Example 2. Web crawling and dependency order. A crawler exploring linked pages, or a build tool ordering tasks so dependencies come first (topological sort), uses depth-first search to follow links deeply and backtrack. DFS naturally exposes the structure - cycles, connected components and ordering - that these tasks need.

Try this

Q1. Which data structure drives breadth-first search, and which drives depth-first search? [2 marks]

  • Cue. A queue (FIFO) drives BFS; a stack (LIFO), or recursion, drives DFS.

Q2. Why does BFS find the shortest path (in edges) in an unweighted graph? [2 marks]

  • Cue. It explores nodes in order of distance from the start, so the first time it reaches a node is by a fewest-edges path.

Q3. Give one task for which depth-first search is better suited than breadth-first search. [1 mark]

  • Cue. Cycle detection, topological sorting, or fully exploring a structure such as a maze or folder tree.
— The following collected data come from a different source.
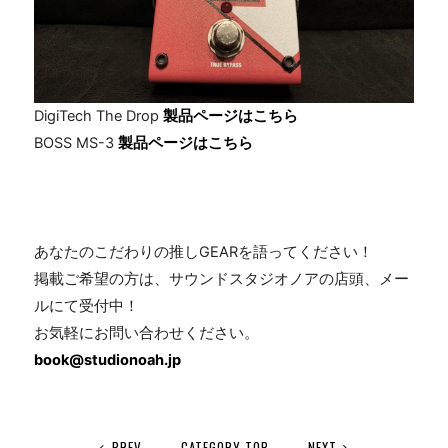
DigiTech The Drop
製品ページはこちら
BOSS MS-3
製品ページはこちら
あなたのこだわりの推しGEARを語ってください！
掲載ご希望の方は、サウンドスタジオノアの店頭、メー
ルにて受付中！
お気軽にお問い合わせください。
book@studionoah.jp
PREV
CATEGORY TOP
NEXT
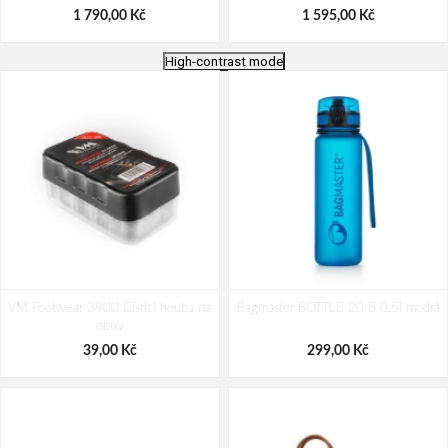
1 790,00 Kč
1 595,00 Kč
High-contrast mode
Cestovní kufr Dielle 4W S 350-55-
Cestovní kufr Dielle 4W S 350-55-
VM Footwear 3900 Čistící houba na
01 černá 32 L
Bagmaster BOTTLE 20 B 0,5l modrá
02 červená 32 L
obuv
1 495,00 Kč
1 495,00 Kč
39,00 Kč
299,00 Kč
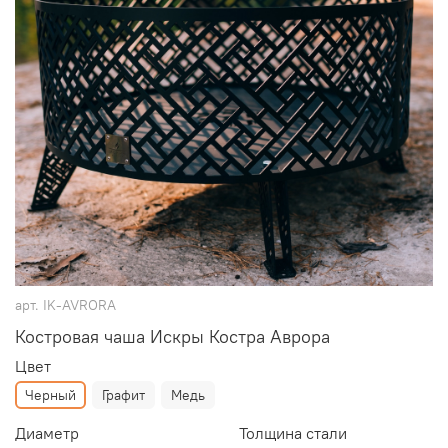
арт.
IK-AVRORA
Костровая чаша Искры Костра Аврора
Цвет
Черный
Графит
Медь
Диаметр
Толщина стали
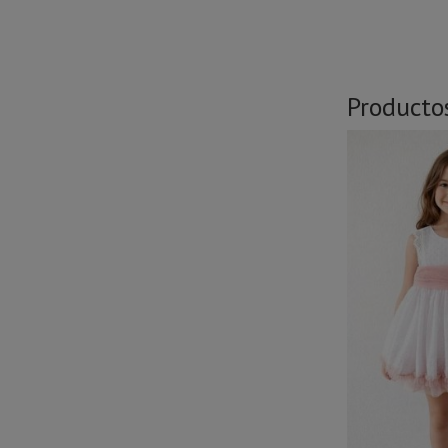
Producto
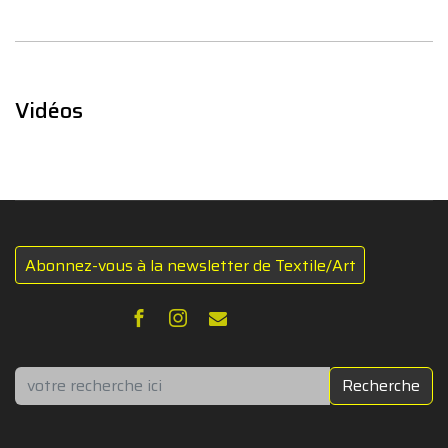
Vidéos
Abonnez-vous à la newsletter de Textile/Art
Rechercher
Recherche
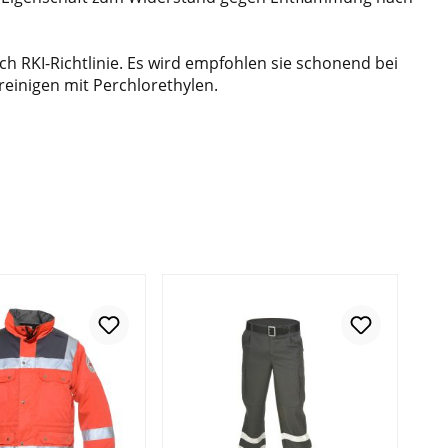
h RKI-Richtlinie. Es wird empfohlen sie schonend bei
reinigen mit Perchlorethylen.
In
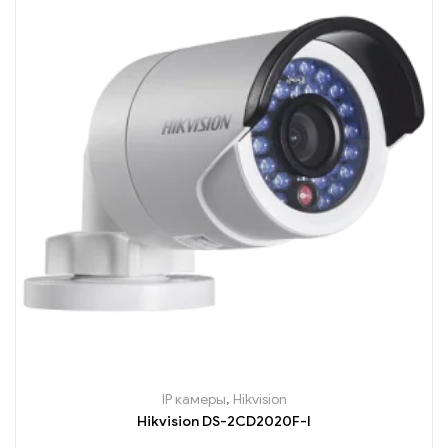
IP камеры
,
Hikvision
Hikvision DS-2CD2020F-I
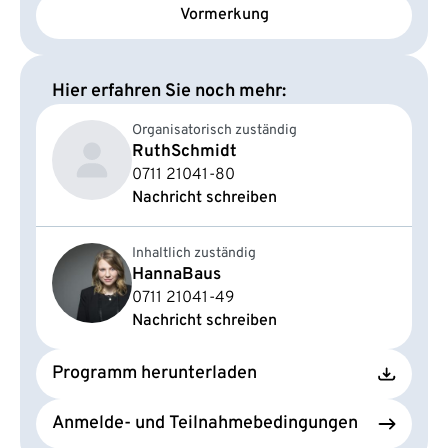
Vormerkung
Hier erfahren Sie noch mehr:
Organisatorisch zuständig
Ruth
Schmidt
0711 21041-80
Nachricht schreiben
Inhaltlich zuständig
Hanna
Baus
0711 21041-49
Nachricht schreiben
Programm herunterladen
Anmelde- und Teilnahmebedingungen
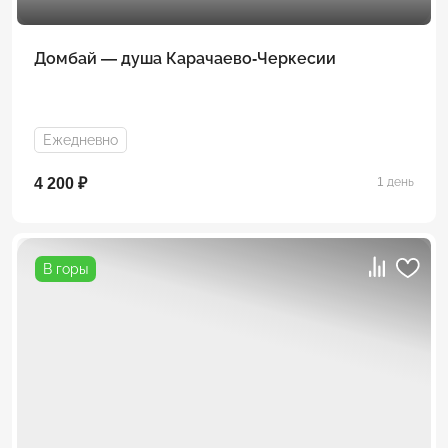
Домбай — душа Карачаево-Черкесии
Ежедневно
4 200 ₽
1 день
В горы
Exam-style practice questions

Practice questions written in the style of SEAB exam questions on this dot point, with worked answer explainers. The year tag is the paper they imitate, not the source.

Original6 marksA graph has these adjacency lists: A: [B, C]; B: [A, D, E]; C: [A, F]; D: [B]; E: [B, F]; F: [C, E]. Starting at A and visiting neighbours in the listed order, give the order nodes are visited by (a) breadth-first search and (b) depth-first search.
Show worked answer →

(a) Breadth-first search uses a queue and visits all neighbours of a node before going deeper. Starting at A:

Visit A; queue neighbours B, C
Visit B; queue D, E (A already seen)
Visit C; queue F (A already seen)
Visit D; (B seen)
Visit E; (B, F: F not yet visited, already queued check)
Visit F

BFS order: A, B, C, D, E, F.

(b) Depth-first search uses a stack (or recursion) and goes as deep as possible before backtracking. Starting at A, first neighbour B, then B's first new neighbour D (dead end, backtrack), then E, then E's new neighbour F, then F's neighbour C:

DFS order: A, B, D, E, F, C.

Markers reward the BFS level-order using a queue and the DFS deep-first order using a stack, with already-visited nodes skipped via a visited set.
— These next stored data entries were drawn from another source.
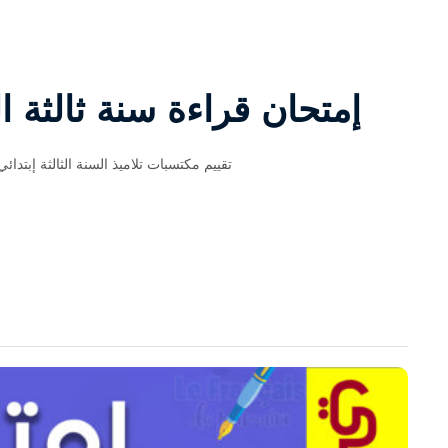
إمتحان قراءة سنة ثالثة ال
تقييم مكتسبات تلاميذ السنة الثالثة إبتدائي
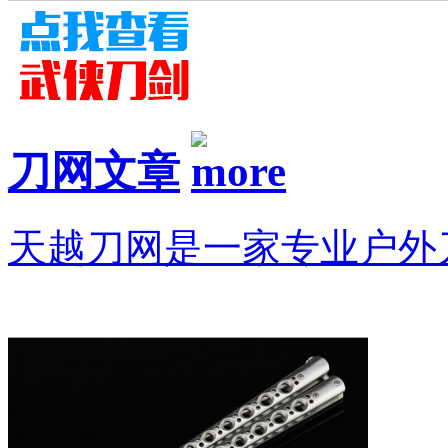
刀网文章
天越刀网是一家专业户外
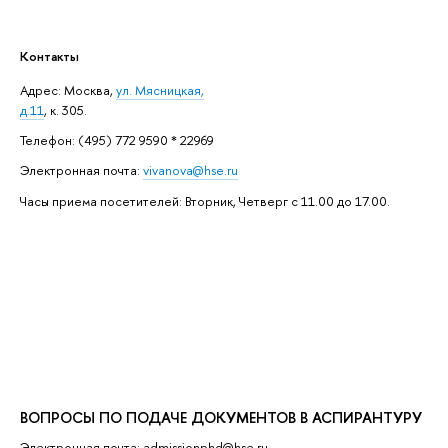
Контакты
Адрес: ​Москва,
ул. Мясницкая,
д.11
, к. 305.
Телефон: (495) 772 9590 * 22969
Электронная почта:
vivanova@hse.ru
Часы приема посетителей: Вторник, Четверг с 11.00 до 17.00.
ВОПРОСЫ ПО ПОДАЧЕ ДОКУМЕНТОВ В АСПИРАНТУРУ
Электронная почта: admissionphd@hse.ru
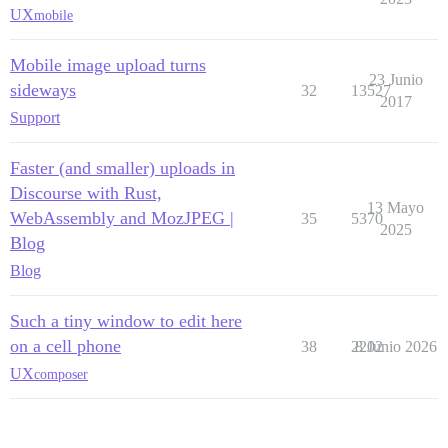
UX
mobile
Mobile image upload turns
23 Junio
sideways
32
13527
2017
Support
Faster (and smaller) uploads in
Discourse with Rust,
13 Mayo
WebAssembly and MozJPEG |
35
5370
2025
Blog
Blog
Such a tiny window to edit here
on a cell phone
38
2202
8 Junio 2026
UX
composer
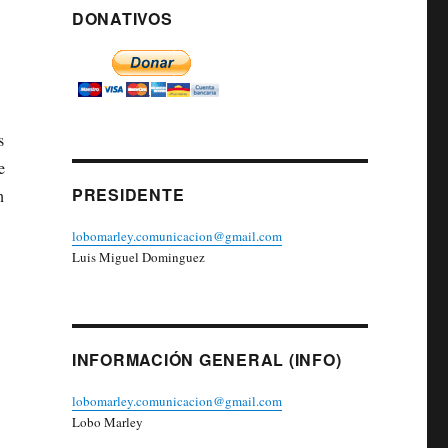
DONATIVOS
s
e
PRESIDENTE
n
lobomarley.comunicacion@gmail.com
Luis Miguel Dominguez
INFORMACIÓN GENERAL (INFO)
lobomarley.comunicacion@gmail.com
Lobo Marley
Original5 marks(a) State the data structure that drives breadth-first search and the one that drives depth-first search. (b) Why does breadth-first search find the shortest path (in number of edges) in an unweighted graph? (c) Give one application better suited to depth-first search.
Show worked answer →

(a) Breadth-first search is driven by a queue (first in, first out); depth-first search is driven by a stack (last in, first out), or equivalently by recursion using the call stack.

(b) BFS explores the graph in order of distance from the start: all nodes one edge away, then all two edges away, and so on. The first time it reaches a node is therefore by a path with the fewest edges, so for an unweighted graph that path is a shortest path.

(c) Depth-first search suits problems like detecting cycles, topological sorting, exploring a maze fully, or finding any path/connected components, where going deep and backtracking is natural and shortest distance is not required.

Markers reward the queue/stack pairing, the level-by-level argument for BFS shortest paths, and a valid DFS application such as cycle detection or maze exploration.